## Task A
In the text on retiree confidence about health care costs, what share of Americans in retirement say they are at least somewhat confident they can pay for their future health care costs?
## Task B
List every figure the text on retiree confidence about health care costs gives for a share of people, and say which group each one describes.

## Extract to read
Despite rising health-care costs and personal financial losses caused by the recession, nine out of 10 retirees still feel confident they will be able to pay for their future health care costs beyond what Medicare covers, according to a Nationwide Financial survey.

According to the survey, 93% of Americans in retirement say they are at least somewhat confident they can pay for their future health care costs. That's in stark contrast with the 46% of baby boomers nearing retirement with the same amount of assets who say they're "terrified" of what health care costs will do to their retirement plans.

Although it may be good news that retirees aren't pushing the health-care coverage panic button, as some baby boomers are, John Carter, president of Nationwide Financial Distributors Inc., a subsidiary of Nationwide Financial, said they shouldn't get too financially overconfident since there may be future bills down the road. "For many of the retirees we surveyed, most of their health care costs have yet to come," he said.

## Dataset content
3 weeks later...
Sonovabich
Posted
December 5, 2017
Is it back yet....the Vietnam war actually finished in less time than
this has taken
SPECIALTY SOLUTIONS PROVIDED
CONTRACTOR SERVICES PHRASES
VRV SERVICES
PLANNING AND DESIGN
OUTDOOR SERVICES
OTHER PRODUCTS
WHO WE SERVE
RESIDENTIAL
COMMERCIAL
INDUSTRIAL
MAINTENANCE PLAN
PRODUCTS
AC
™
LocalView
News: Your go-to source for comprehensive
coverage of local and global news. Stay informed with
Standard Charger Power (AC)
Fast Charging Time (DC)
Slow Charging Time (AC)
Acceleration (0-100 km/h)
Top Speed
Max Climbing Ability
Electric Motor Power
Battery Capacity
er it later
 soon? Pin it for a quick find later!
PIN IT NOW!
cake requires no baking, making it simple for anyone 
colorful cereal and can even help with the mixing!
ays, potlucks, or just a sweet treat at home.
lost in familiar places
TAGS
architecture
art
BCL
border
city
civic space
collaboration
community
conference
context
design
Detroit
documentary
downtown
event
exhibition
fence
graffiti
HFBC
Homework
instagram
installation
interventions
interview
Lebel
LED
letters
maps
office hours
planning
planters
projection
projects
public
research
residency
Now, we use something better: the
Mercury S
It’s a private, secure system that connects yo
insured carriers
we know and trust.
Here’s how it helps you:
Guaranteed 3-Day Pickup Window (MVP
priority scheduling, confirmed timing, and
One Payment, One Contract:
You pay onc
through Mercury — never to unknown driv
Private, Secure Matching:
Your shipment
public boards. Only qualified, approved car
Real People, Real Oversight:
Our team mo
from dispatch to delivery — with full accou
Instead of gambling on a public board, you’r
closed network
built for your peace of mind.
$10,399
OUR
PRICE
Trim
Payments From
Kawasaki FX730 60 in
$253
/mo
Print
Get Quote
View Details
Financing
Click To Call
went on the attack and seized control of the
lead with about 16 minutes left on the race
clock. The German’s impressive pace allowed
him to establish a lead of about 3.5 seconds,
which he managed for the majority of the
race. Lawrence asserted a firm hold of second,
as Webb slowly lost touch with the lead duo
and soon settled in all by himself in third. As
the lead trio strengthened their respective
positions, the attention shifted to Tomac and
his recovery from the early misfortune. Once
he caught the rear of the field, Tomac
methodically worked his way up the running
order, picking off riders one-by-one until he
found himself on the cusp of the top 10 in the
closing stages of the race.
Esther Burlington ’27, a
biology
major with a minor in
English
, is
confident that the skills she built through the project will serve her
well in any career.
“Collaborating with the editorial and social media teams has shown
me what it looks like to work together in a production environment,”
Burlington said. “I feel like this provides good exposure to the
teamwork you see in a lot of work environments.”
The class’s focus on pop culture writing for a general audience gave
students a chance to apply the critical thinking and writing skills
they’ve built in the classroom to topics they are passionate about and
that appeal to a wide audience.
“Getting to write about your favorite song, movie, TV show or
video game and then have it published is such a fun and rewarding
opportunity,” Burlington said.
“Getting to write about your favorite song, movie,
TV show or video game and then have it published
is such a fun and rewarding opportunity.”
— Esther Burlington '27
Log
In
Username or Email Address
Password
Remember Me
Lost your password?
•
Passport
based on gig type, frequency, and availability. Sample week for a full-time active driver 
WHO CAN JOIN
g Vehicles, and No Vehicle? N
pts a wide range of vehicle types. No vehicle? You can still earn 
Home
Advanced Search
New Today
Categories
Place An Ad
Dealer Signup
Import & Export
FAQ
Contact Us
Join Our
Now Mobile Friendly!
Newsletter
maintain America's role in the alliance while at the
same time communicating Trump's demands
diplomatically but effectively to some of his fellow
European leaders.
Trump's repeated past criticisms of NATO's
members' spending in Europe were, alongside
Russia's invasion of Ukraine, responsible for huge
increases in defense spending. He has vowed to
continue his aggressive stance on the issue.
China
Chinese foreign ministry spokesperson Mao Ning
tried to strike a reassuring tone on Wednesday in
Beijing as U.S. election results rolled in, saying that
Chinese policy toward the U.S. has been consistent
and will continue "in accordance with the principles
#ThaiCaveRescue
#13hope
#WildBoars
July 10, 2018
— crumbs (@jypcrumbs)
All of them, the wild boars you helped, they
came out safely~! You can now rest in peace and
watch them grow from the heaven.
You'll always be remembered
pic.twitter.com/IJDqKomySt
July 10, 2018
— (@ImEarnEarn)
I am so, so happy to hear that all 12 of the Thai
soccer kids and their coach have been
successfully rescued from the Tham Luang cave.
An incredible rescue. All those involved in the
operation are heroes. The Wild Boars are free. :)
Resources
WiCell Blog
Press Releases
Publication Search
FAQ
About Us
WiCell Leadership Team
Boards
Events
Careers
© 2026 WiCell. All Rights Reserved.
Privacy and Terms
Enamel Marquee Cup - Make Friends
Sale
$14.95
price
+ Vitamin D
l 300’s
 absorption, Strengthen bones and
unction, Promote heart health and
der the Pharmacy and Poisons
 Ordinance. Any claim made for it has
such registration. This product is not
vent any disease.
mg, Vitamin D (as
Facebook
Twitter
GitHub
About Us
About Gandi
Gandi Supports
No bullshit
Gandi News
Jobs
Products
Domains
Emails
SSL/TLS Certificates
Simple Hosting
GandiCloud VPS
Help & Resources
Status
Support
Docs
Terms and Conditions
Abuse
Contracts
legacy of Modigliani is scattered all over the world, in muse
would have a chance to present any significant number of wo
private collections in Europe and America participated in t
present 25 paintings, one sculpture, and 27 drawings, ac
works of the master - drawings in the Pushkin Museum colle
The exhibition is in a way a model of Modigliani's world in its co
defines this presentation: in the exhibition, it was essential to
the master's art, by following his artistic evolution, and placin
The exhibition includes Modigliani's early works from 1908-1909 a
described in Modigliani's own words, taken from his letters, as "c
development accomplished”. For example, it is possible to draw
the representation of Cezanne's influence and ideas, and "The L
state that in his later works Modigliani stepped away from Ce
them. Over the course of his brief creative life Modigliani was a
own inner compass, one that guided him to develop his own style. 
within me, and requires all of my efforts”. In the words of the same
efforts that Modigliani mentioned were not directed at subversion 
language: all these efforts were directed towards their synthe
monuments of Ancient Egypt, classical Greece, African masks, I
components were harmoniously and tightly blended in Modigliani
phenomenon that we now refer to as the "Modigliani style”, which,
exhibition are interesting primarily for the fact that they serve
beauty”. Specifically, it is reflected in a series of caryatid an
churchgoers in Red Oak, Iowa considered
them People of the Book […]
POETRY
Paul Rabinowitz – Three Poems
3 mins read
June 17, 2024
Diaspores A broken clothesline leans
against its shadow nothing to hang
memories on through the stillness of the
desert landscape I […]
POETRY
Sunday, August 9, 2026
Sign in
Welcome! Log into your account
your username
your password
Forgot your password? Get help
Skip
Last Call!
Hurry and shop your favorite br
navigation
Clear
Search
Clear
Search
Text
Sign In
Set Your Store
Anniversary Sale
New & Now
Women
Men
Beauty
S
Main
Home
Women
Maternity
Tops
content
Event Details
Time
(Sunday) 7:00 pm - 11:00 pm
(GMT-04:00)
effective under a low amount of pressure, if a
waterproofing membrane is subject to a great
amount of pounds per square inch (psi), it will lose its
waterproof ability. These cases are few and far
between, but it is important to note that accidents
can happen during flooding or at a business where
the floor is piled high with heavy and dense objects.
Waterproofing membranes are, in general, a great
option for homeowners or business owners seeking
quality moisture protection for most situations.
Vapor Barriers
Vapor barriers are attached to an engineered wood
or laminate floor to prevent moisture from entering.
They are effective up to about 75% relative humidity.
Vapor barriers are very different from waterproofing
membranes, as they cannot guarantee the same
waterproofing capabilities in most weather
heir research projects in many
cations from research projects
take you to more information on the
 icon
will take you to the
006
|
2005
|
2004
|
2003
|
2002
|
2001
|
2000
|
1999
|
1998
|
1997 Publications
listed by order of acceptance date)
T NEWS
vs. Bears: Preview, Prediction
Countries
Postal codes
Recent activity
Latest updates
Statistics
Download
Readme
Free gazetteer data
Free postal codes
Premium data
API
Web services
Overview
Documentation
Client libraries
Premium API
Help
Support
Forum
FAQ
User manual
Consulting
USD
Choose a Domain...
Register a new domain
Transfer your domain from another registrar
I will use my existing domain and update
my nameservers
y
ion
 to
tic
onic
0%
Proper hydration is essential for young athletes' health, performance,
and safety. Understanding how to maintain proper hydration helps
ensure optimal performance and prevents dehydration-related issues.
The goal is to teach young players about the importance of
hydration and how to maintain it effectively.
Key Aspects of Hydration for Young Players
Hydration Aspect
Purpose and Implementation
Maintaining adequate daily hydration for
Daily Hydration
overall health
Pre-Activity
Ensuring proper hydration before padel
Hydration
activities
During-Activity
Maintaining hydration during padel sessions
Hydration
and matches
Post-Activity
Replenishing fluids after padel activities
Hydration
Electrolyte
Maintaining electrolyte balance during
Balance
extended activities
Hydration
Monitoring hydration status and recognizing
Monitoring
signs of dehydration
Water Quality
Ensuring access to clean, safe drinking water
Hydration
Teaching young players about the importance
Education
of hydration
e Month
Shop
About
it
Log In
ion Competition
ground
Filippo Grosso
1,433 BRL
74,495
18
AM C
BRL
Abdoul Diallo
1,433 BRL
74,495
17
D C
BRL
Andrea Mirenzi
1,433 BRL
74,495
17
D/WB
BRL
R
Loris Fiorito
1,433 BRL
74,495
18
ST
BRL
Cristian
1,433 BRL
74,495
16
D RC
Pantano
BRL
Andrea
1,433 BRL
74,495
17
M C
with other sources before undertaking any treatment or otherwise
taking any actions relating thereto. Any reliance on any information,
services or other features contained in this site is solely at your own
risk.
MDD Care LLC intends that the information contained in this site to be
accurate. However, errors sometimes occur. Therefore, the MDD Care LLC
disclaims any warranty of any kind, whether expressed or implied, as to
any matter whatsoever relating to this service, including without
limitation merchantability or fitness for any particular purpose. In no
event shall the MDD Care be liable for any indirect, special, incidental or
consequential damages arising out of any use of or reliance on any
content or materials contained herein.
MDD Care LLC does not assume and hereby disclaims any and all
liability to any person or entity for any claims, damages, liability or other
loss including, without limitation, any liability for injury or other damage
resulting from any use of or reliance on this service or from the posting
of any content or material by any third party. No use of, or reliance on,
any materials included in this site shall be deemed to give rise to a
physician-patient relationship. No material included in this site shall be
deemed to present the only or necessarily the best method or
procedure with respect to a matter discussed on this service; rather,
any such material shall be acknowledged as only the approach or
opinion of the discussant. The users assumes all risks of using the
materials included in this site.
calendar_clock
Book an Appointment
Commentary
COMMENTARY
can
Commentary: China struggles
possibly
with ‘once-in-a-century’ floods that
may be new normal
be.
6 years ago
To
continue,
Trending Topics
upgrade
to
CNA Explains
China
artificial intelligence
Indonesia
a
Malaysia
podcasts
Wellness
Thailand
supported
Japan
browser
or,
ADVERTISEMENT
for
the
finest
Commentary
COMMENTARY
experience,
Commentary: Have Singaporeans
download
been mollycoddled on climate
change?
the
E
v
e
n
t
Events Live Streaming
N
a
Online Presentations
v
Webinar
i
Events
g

## Worked solution A
93%

## Worked solution B
- Nine out of 10: retirees who feel confident they can pay for future health care costs beyond what Medicare covers
- 93%: Americans in retirement who say they are at least somewhat confident they can pay for their future health care costs
- 46%: baby boomers nearing retirement with the same amount of assets who say they're "terrified" of what health care costs will do to their retirement plans